-- SELECTION --
************
Non-Linux systems today often have similar packet filter firewalls, which use similar concepts to iptables.  (ipf a.k.a. ipfilter on Solaris, the Solaris default location for the firewall rules file is /etc/ipf/ipf.conf.  For BSD the packet filter is called pf, and the command to use it is pfctl.  To enable add “pf=YES” to /etc/rc.conf.local.  The rules go in /etc/pf.conf.)

One problem today is that many applications use the same port number (e.g., MS with SMB on ports 137 and 139).  So you can’t filter traffic just by examining packet headers, you need to examine the application layer (layer 7) headers too.  This is the only way for example to see if some packet going to port 80 really contains an HTTP request, or is some stealth IM or file transfer packet.  Some commercial packet filter firewall devices can examine layer 7 data and use that to decide to accept or drop the packet.

A more common solution is to use transparent application proxy servers, which receive the supposed HTTP packet, and forwards it if it really is an HTTP packet.

IP Accounting      Besides packet filtering iptables collects statistics on byte and packet counts for each rule.  This is called accounting.

Iptables can also be used for NAT (including masquerading and port forwarding), packet mangling (modifying bits of the headers), and load balancing.

Chains

There are five built-in chains, one for each point in the kernel’s processing path:

The chain determines when a packet is examined.  An incoming packet (from the outside to this host) arrive at a NIC and will be processed only by the rules on the prerouting and input chains.

Outgoing packets (from this host to another) will use the output and postrouting chains only.

When the host acts as a router it will forward some packets (from one interface to another).  These will traverse only the prerouting, forward, and postrouting chains.

Some (or all) of these chains may be empty.  You can set a default policy for this standard chains.

You can also define new chains.  Such chains may be the targets of rules in other chains.  Defining your own chains may be useful in a couple of situations.

If you have a set of rules that need to be part of several chains, it is handy to be able to define it once.  Then you add a rule to each of the built-in chains with no criteria, with a target of the new chain.  Commonly, both the input and forward chains (of the filter table) have similar rules for dropping packets.  So you create a new chain “rulz” or some other name, add the rules to that, and use it from both the input and forward chains.
************
-- JOBS --
• 1. Name each of the built-in chains mentioned in the iptables passage.
• 2. Carry on the iptables passage from its final sentence.
The data placed after the iptables passage are not needed here.

-- GIVEN INFORMATION --
************
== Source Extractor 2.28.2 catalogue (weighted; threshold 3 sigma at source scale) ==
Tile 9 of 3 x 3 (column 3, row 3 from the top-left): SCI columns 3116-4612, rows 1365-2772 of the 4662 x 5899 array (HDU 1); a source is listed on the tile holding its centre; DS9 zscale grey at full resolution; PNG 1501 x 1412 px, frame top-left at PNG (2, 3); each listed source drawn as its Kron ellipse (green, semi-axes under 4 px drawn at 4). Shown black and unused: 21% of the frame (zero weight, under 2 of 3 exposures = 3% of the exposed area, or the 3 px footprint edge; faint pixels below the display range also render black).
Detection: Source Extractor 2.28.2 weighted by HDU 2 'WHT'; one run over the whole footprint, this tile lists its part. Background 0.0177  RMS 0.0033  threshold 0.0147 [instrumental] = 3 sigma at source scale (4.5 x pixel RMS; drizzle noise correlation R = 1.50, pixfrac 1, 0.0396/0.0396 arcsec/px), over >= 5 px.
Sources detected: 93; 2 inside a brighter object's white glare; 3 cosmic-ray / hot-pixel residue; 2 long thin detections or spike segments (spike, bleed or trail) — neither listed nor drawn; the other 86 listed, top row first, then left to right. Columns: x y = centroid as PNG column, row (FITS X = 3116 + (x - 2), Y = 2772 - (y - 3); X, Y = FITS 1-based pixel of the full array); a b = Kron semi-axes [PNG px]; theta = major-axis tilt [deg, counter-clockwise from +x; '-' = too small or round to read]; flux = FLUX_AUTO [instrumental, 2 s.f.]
************
-- WRITTEN ANSWERS --
• 1. prerouting, input, output, postrouting, forward

• 2.
Matching packets against a lot of rules can take time, thus increasing the latency of the packets and lowering throughput.  Using a user-defined chain can help with this.  Suppose it takes six (or more!) rules to determine what to do with incoming packets going to some particular server.  Rather than add all the rules to the input chain, and thus force all incoming packets to be matched against them, you can put them in a new chain, and add a single rule to the input chain that only matches the destination IP address of the server in question, and uses the new chain as the target.  (Illustrate!)

Note that ordering the rules in a chain carefully can also affect performance.

Tables

iptables also organizes rules into four tables.  A rule’s table determines what targets are valid for that rule, as well as to which built-in chains the rule can be added.  Note some targets (e.g., ACCEPT, DROP) can be used in all tables.

There is a table for filtering the packets (the “filter” table) which can have only rules in the INPUT, OUTPUT, and FORWARD chains.  Rules in this table don’t alter the packet in any way.

There is a table for NAT (the “nat” table) which uses the chains PREROUTING  (for altering  packets  as  soon  as they come in), OUTPUT (for altering locally-generated packets before  routing),  and  POSTROUTING  (for altering packets as they are about to go out).  Rules in this table are used to alter the source/destination IP address (and possibly port numbers) in a consistent way.

There is also a mangle table and a raw table that allow rules with targets that do other things to packets, such as re-routing them or changing header values (such as the QoS field).

The rules in a chain are processed in an order determined by the table.  You can think of each table as having its own set of built-in chains.

The following table shows the order of processing for each of the four possible packet flows.  For example consider what happens to an incoming packet.  First the mangle then the nat table rules in the PREROUTING chain are used, then the mangle table rules in the INPUT chain, and finally the filter table rules in the INPUT chain.

 

Flow Type

Table

Chain

incoming

mangle

PREROUTING

nat

PREROUTING

mangle

INPUT

filter

INPUT

outgoing

mangle

OUTPUT

nat

OUTPUT

filter

OUTPUT

mangle

POSTROUTING

nat

POSTROUTING

forwarding

mangle

PREROUTING

nat

PREROUTING

mangle

FORWARD

filter

FORWARD

mangle

POSTROUTING

nat

POSTROUTING

socket
(process-to-process)

mangle

OUTPUT

nat

OUTPUT

filter

OUTPUT

filter

INPUT

mangle

INPUT

Use the “-t table” option to specify which table to use when adding/removing a rule.  If this option is omitted then the filter table is used by default.

Rules and match criteria

A rule is zero or more matching criteria and one (optional) target.  A rule is added to a specific table and chain.  A rule with no criteria matches all packets.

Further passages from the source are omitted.